Le professeur Alioune Sall dissèque l’évolution des “grands avis et décisions” du Conseil constitutionnel, de 1960 à 2025
Le professeur Alioune Sall dissèque l’évolution des “grands avis et décisions” du Conseil constitutionnel, de 1960 à 2025

SENEGAL-JUSTICE-EDITION

Dakar, 20 juin (APS) – L’universitaire et juriste sénégalais Alioune Sall vient de publier un ouvrage traitant des grands avis et décisions constitutionnels de 1960 à 2025, dans lequel l’auteur fait état d’une évolution dans le maniement des techniques du contentieux.

Dans cet ouvrage intitulé “Les grands avis et décisions de la jurisprudence constitutionnelle sénégalaise”, M. Sall, professeur de droit à l’Université Cheikh Anta Diop de Dakar, note que “près de trente-cinq ans après sa création, le Conseil constitutionnel sénégalais a évolué aussi bien dans l’idée générale qu’il se fait de sa mission que dans le maniement des techniques du contentieux de la Constitution”.

L’universitaire sénégalais, auteur de plusieurs ouvrages et articles en droit international et en droit constitutionnel, précise que le contentieux constitutionnel n’a pas commencé avec le Conseil constitutionnel, rappelant qu’avant lui, “il a existé une jurisprudence de la Cour suprême, que l’on a tendance à oublier, à tort”.

La loi n° 92-22 du 30 mai 1992 portant révision de la Constitution avait consacré la suppression de la Cour suprême, remplacée par le Conseil constitutionnel, le Conseil d’État et la Cour de cassation.

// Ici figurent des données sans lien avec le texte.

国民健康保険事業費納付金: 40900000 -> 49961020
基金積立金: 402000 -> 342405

En 2008, une nouvelle révision constitutionnelle a rétabli la Cour suprême en fusionnant le Conseil d’État et la Cour de cassation.

“Il était nécessaire de rendre compte de cette évolution à travers le commentaire de certaines de ses décisions, considérées comme particulièrement intéressantes”, peut-on lire dans la quatrième de couverture du livre.

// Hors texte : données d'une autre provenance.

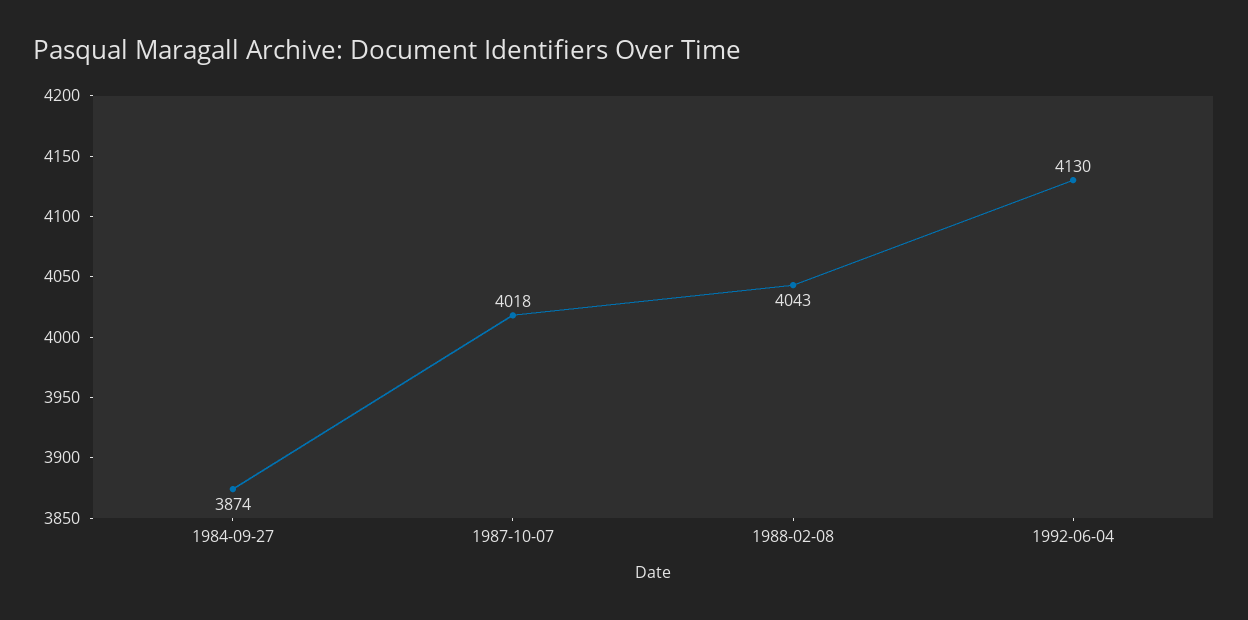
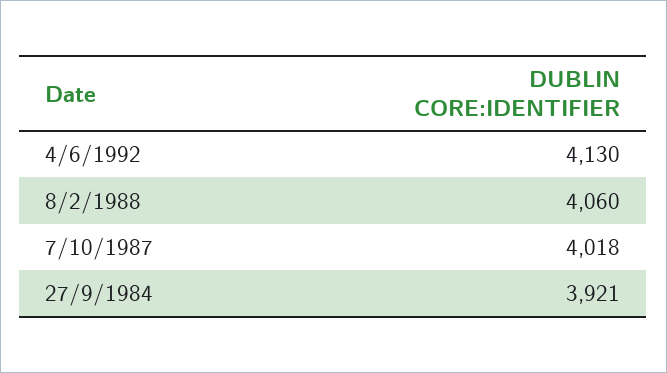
1984-09-27: 3874 -> 3921
1988-02-08: 4043 -> 4060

Il s’agit, à travers cette publication, “de faire le point, mais sur le long terme (1960-2025), de débusquer dans ce temps long les continuités et les ruptures et d’ainsi réhabiliter la dimension mémorielle de l’acte de juger”, a relevé le professeur Sall, vice-président de la Commission du droit international de l’ONU depuis juin 2025.

“Au-delà du commentaire des décisions elles-mêmes, le présent ouvrage est porteur d’une thèse, celle de la nécessité d’étudier le contentieux constitutionnel dans une perspective comparatiste et internationaliste, deux exigences appliquées à l’analyse de la quasi-totalité de la jurisprudence recensée”, a ajouté l’ancien juge à la Cour de justice de la CEDEAO.